Skyrmions are topologically protected spin textures that arise from a subtle balance between the energies associated with the exchange interaction, the spin-orbit interaction and magnetic anisotropy. Generally speaking, there are two types of skyrmions (Néel and Bloch), but recent theoretical work has predicted a chiral twist to this story at the surface of a material. By utilising the unique properties of the RASOR diffractometer on beamline I10 researchers have revealed how skyrmion structures change close to the surface using extinction effects in polarised soft X-ray resonant elastic scattering. The magnitude of these distortions is much larger than predicted by theory, indicating the need to include surface effects more accurately in theoretical models.

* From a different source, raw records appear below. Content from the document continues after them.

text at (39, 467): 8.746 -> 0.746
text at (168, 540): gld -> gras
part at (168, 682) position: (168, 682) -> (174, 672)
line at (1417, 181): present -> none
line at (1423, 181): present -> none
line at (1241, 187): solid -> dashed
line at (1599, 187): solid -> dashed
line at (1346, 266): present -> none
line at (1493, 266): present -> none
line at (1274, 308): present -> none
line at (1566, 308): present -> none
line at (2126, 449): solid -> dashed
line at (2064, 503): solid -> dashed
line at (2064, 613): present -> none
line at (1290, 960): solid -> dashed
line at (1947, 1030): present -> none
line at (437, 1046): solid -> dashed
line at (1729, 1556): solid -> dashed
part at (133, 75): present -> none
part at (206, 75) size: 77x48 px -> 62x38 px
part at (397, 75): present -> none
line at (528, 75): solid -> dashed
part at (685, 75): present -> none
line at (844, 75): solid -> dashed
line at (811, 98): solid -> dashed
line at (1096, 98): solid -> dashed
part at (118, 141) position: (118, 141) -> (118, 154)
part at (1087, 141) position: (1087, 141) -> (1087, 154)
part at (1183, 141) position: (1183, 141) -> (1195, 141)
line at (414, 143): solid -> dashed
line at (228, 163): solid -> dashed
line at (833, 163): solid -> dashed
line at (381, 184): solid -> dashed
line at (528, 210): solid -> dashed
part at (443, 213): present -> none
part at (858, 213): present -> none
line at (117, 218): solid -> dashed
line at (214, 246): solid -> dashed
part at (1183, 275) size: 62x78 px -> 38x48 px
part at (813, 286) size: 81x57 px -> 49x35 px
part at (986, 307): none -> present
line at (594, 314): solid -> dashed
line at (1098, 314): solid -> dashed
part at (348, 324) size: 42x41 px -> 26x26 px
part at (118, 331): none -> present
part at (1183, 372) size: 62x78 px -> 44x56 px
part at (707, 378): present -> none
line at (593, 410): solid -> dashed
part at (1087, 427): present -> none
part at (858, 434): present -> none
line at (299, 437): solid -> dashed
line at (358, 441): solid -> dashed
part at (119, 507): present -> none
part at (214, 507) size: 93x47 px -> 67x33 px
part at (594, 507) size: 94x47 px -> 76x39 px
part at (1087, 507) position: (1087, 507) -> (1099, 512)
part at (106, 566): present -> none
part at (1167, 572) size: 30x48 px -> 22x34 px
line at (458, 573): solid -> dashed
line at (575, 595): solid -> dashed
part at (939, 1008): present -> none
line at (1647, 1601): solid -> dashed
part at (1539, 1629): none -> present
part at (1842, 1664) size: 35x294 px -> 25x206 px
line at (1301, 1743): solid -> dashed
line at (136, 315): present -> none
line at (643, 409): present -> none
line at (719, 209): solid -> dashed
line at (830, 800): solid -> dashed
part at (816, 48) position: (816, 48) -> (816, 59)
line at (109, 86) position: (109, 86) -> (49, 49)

The Magnetic Materials Group has had a busy year improving and extending the capabilities of its facilities for X-ray research. I21 accepted first users in October 2017 and has been operating in optimisation mode with ~50% of available beamtime allocated to the user programme. Towards the end of 2018, the beamline spectrometer was transformed from a discrete-port setup to a continuous-rotation configuration allowing, amongst other things, studies of emergent phenomena throughout the Brillouin zone. The exceptional efficiency of I21 has meant that the user community, together with the beamline team, have been able to measure magnon dispersion at the O K-edge, detect extremely weak signals from thin films of only a few unit cells, and resolve f-f excitations in heavy fermion systems. On I16, a new polarisation analyser stage and detector manifold has been installed, along with a Pilatus in vacuum area detector allowing improved efficiency at photon energies down to the S K-edge (~2.5 keV). On I10, a new feedback system allows improved spatial resolution when mapping, for instance, electronic and magnetic domain structures. The new 1.6T electromagnet end station is now in the commissioning phase and will enable much faster absorption spectroscopy studies complementing the existing 14T superconducting facility. A new direct-electron detector has been installed on the I06 PEEM improving the quantum efficiency and increasing the frame rate to >1000 fps. The PEEM manipulator has also been upgraded to reach lower temperatures (<60 K) whilst maintaining rapid azimuthal rotation of the sample. On B16, an X-ray imaging system has been developed and combined with on-the-fly scanning tomography enabling data acquisition times to be reduced from hours to seconds using the intense white beam available. In addition, a new Merlin quad-detector chip, based on the Medipix3, has been added, which further increases the efficiency of the diffraction and imaging facilities of the beamline. The remarkable imaging capabilities of B16 are demonstrated by recent work on the formation of aragonite in confined membranes. Using commercial filtration membranes, researchers were able to determine that precipitation of single-crystal aragonite in 25 nm diameter membranes could be significantly enhanced in the presence of Sulphur and Magnesium ions.